So, about that “pipeline disinflation” story.
Markets were treated to yet another hot data release out of the US economy on Thursday, when the BLS said producer price growth in January ran at nearly double the expected pace.
The 0.7% monthly increase on the headline final demand gauge matched the highest estimate from nearly six-dozen economists, and handily topped consensus.
December’s MoM decline was revised to show a much smaller drop. January’s print was the hottest since June, and came courtesy of meaningful increases on both the goods and services side. The ex-food, energy and trade print was 0.6%, the highest since March.
The 1.2% jump on the goods gauge was attributable to a 5% increase for the energy index. Gasoline prices rose more than 6%. But that was hardly the whole story, even if it was two-thirds of it. As the government noted, “indexes for residential natural gas, diesel fuel, jet fuel, soft drinks and motor vehicles also moved higher.” Excluding food and energy, goods prices rose 0.6% from December, the biggest jump in eight months.
On the services side, the BLS cited a large increase in an index of hospital outpatient care, but the release was quick to add that gauges for autos, health, beauty, portfolio management, chemicals and airline passenger services (among others) all rose too. The transportation and warehousing index logged its first monthly gain since June.
The YoY prints missed (or, technically, beat) by a mile. The headline index rose 6% versus 12 months ago, far hotter than the 5.4% consensus expected.
The ex-food and energy print, 5.4%, was likewise a mile higher than economists anticipated (consensus there was 4.9%).
Without drilling too far down into the specifics, which readers tend not to be particularly interested in, it was fair to call Thursday’s PPI figures an across-the-board beat. And, again, “beat” isn’t a good thing in this context.
The “pipeline disinflation” narrative does have merit, particularly in housing, but if we’re using that phrase in the more traditional sense (i.e., if we’re just referring to wholesale prices as opposed to referencing verbatim or near-verbatim soundbites from Fed officials), then Thursday’s data cast doubt on the notion that price pressures are set to abate further in any systematic, economy-wide way.
When considered with Wednesday’s retail sales blowout and the January jobs report, the argument for a near-term Fed pivot is as good as dead. The medium-term case isn’t looking very convincing either. The “no landing” narrative, by contrast, appears more plausible by the day.

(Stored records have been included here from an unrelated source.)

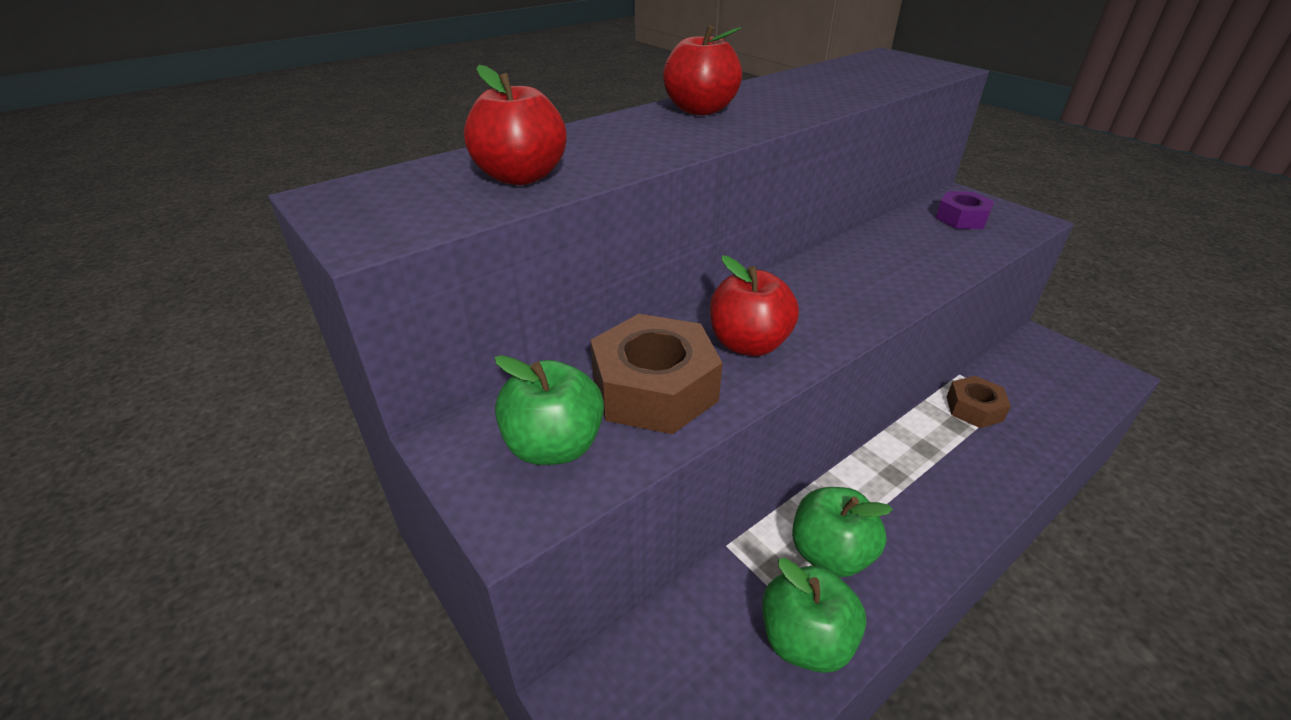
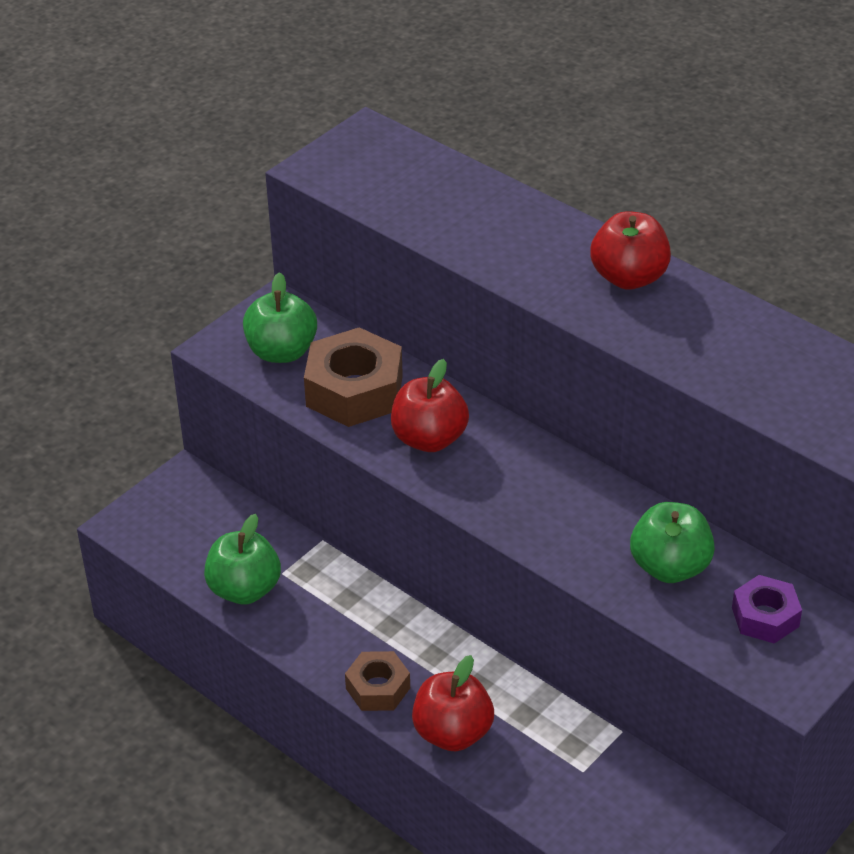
camera: 80 degrees right, 5 degrees up
red apple [464,65,566,185] -> red apple moved to [412,655,494,751]
green apple [792,487,893,577] -> green apple moved to [630,502,715,583]
brown nut [947,376,1011,428] -> brown nut moved to [345,651,410,711]

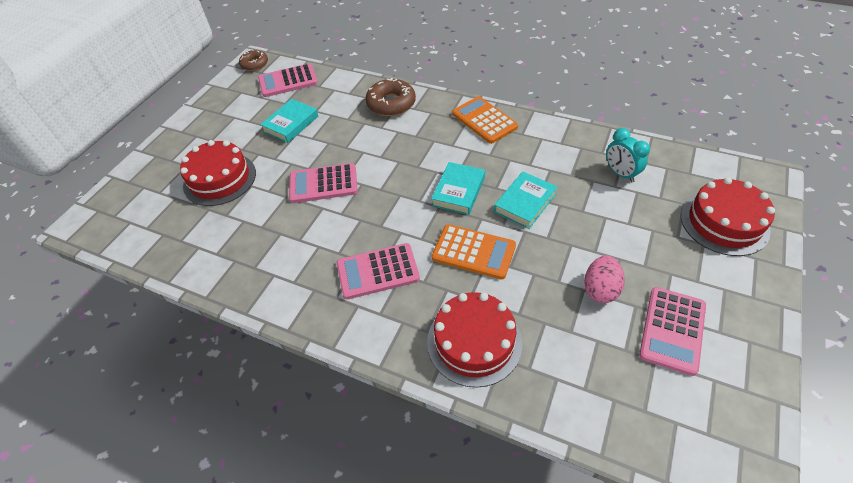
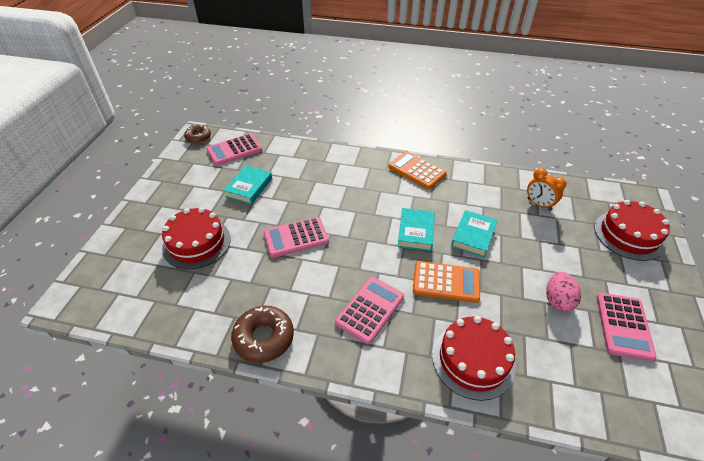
camera: 15 degrees left, 5 degrees down
pink calculator [337,243,420,299] -> pink calculator turned 150 degrees clockwise [335,277,404,344]
brown donut [365,78,416,116] -> brown donut moved to [231,306,294,363]
turquoise clock [606,128,650,182] -> orange clock [527,168,566,211]

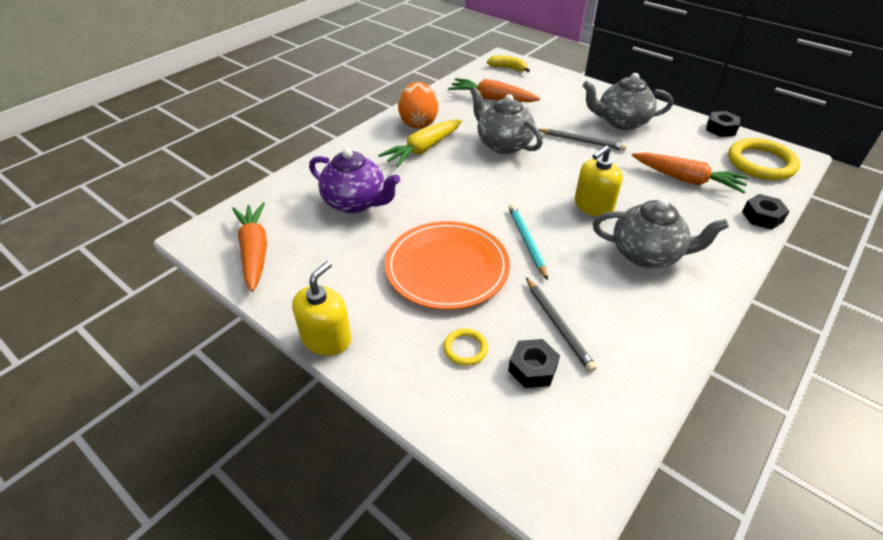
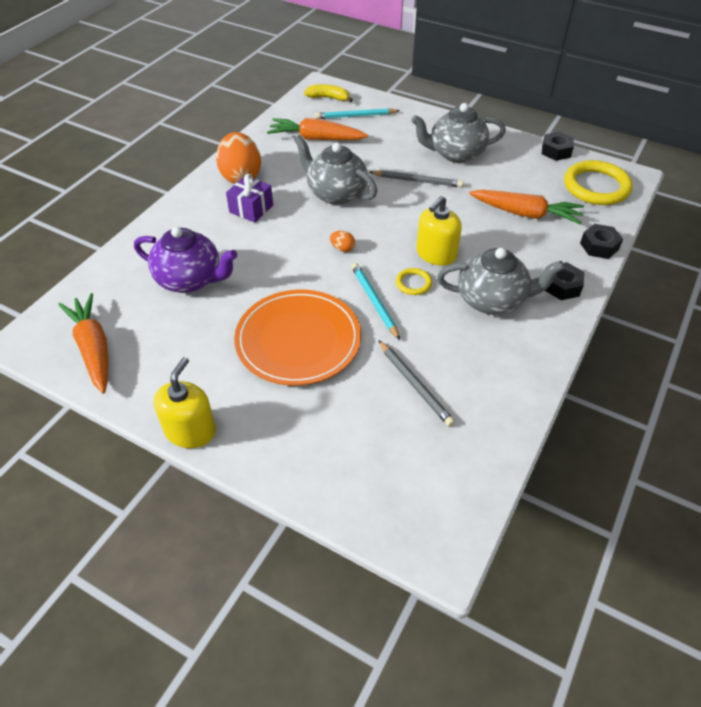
camera: 10 degrees left, 5 degrees up
yellow carrot [378,120,462,167] -> purple gift [226,174,273,222]
yellow ring [444,328,488,366] -> yellow ring moved to [396,268,432,295]
black nut [508,339,560,388] -> black nut moved to [545,262,584,300]
none -> turquoise pencil [315,108,400,119]
none -> orange egg [330,231,355,252]

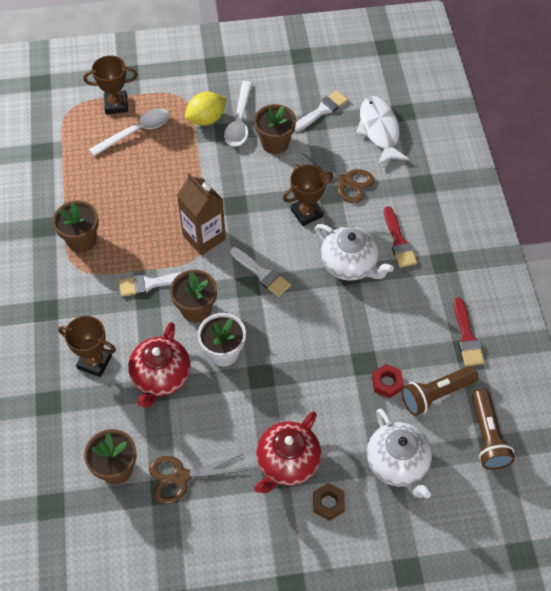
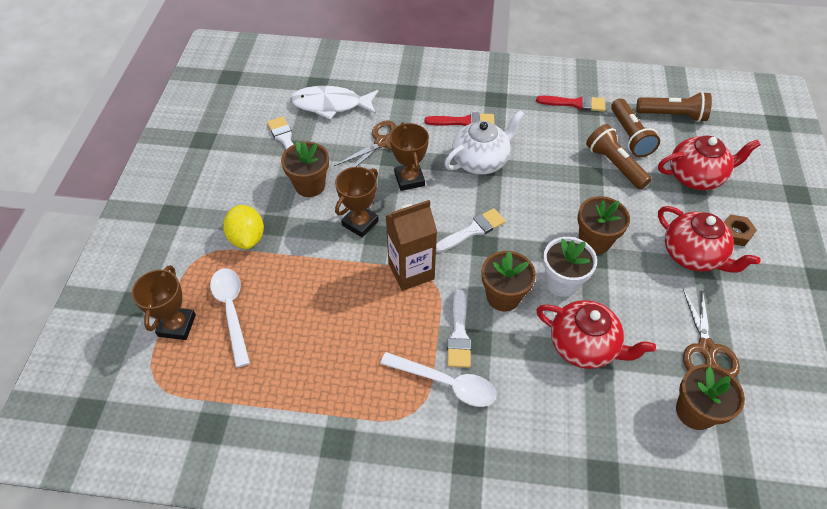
camera: 75 degrees left, 5 degrees down
brown flower pot [53,201,99,252] -> brown flower pot moved to [578,196,630,255]
brown trophy [58,316,116,377] -> brown trophy moved to [335,167,379,238]
white spoon [224,81,252,146] -> white spoon moved to [380,352,497,407]
white teapot [366,408,432,498] -> red teapot [658,136,761,190]
red nut [372,364,404,398] -> brown flashlight [586,124,652,189]

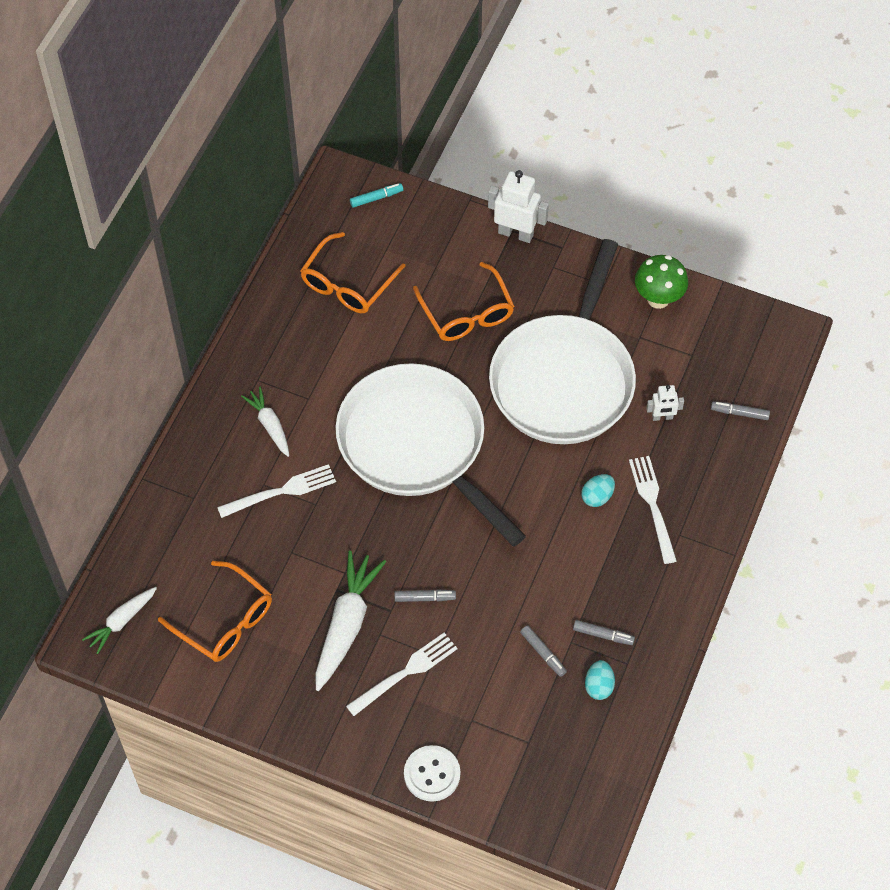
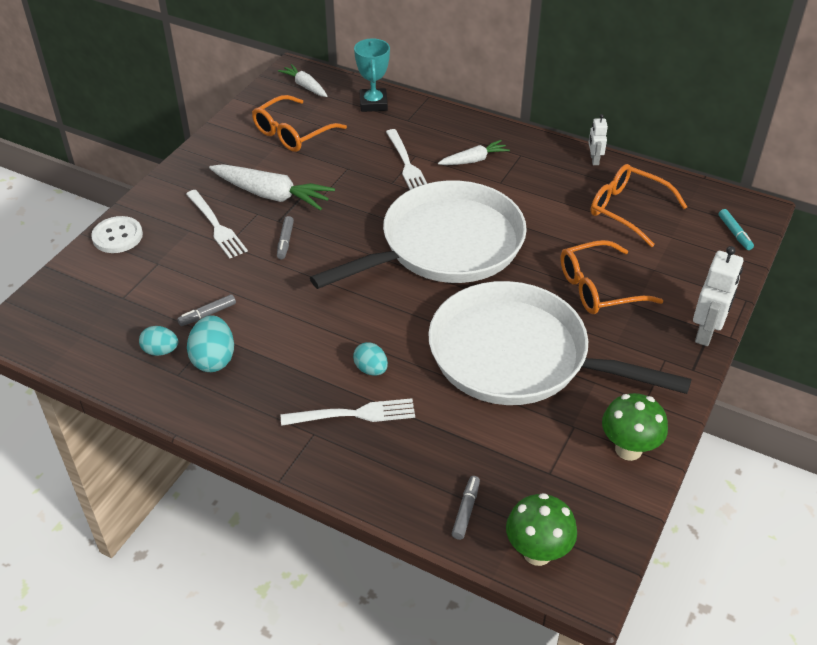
camera: 95 degrees right, 15 degrees down
grey marker [573,620,635,645] -> turquoise egg [187,315,234,372]
white robot [646,385,684,421] -> white robot moved to [588,114,608,165]
none -> turquoise trophy [354,39,390,112]
none -> green mushroom [506,493,577,566]

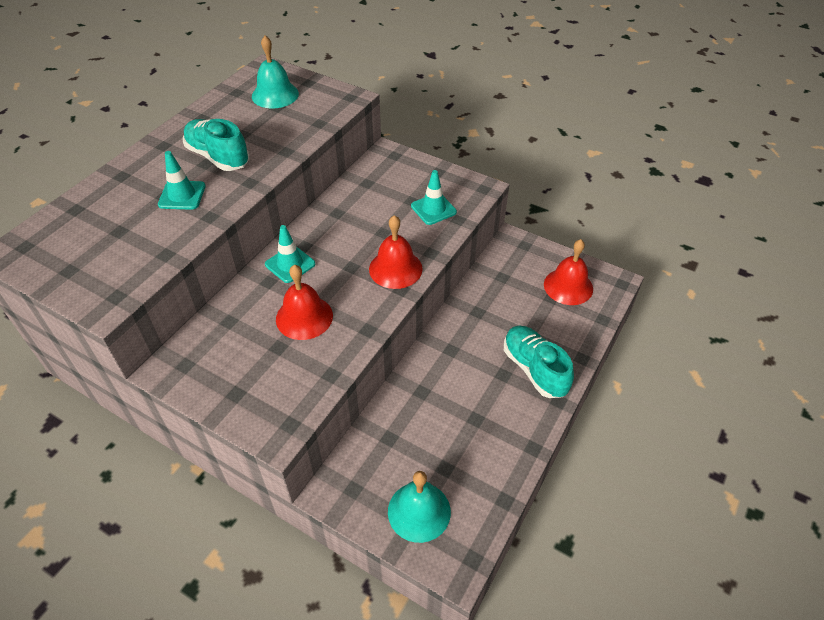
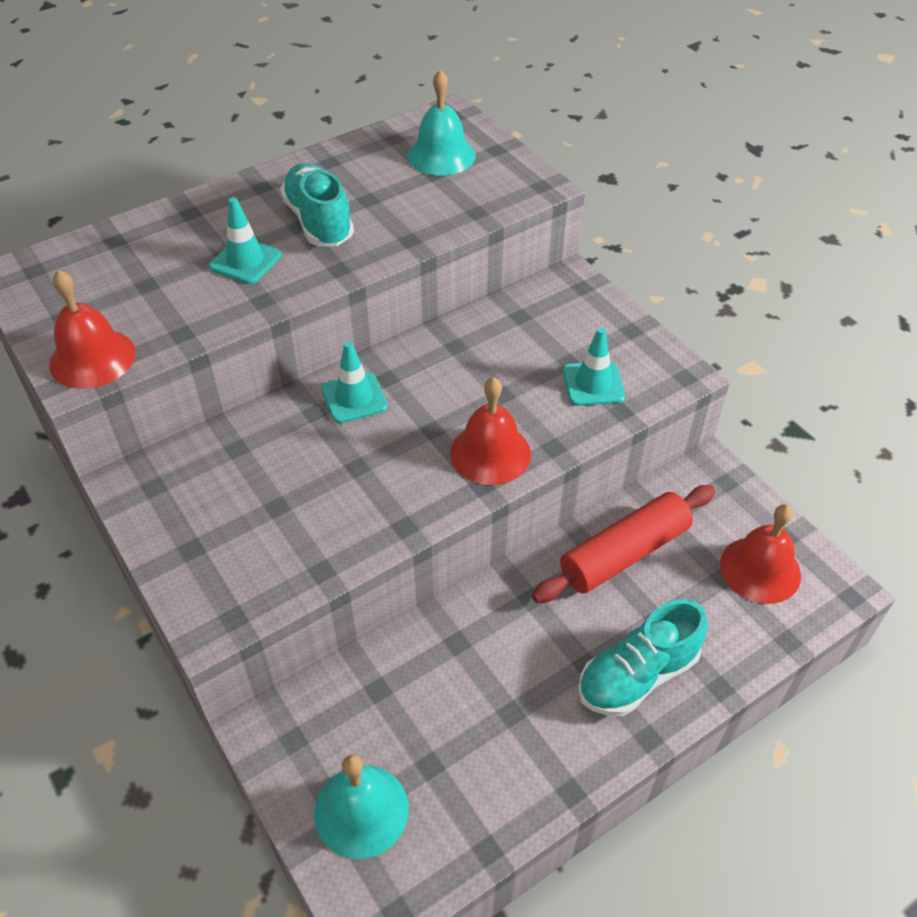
camera: 25 degrees right, 0 degrees up
red bell [276,265,333,340] -> red bell moved to [49,270,136,389]
turquoise shoe [504,326,574,398] -> turquoise shoe turned 120 degrees counterclockwise [578,599,708,716]
none -> red rolling pin [532,485,715,603]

I am rethinking my initial hypothesis about the potentially deflationary impacts of generative AI. While I do still believe that it will be deflationary and help resolve labor shortages in a few years, we might see near term inflationary pressures due to the increased demand for computing power. The pandemic-driven shortage in semiconductors may have given us a preview of what happens when we can’t produce enough semiconductors for generative AI. I’m starting to think we’re gonna need a bigger boat when it comes to terminal rates.
The economy is clearly doing better, although I have some doubt about the accuracy of some of the seasonals. There will be no pivot in the near future that is for sure.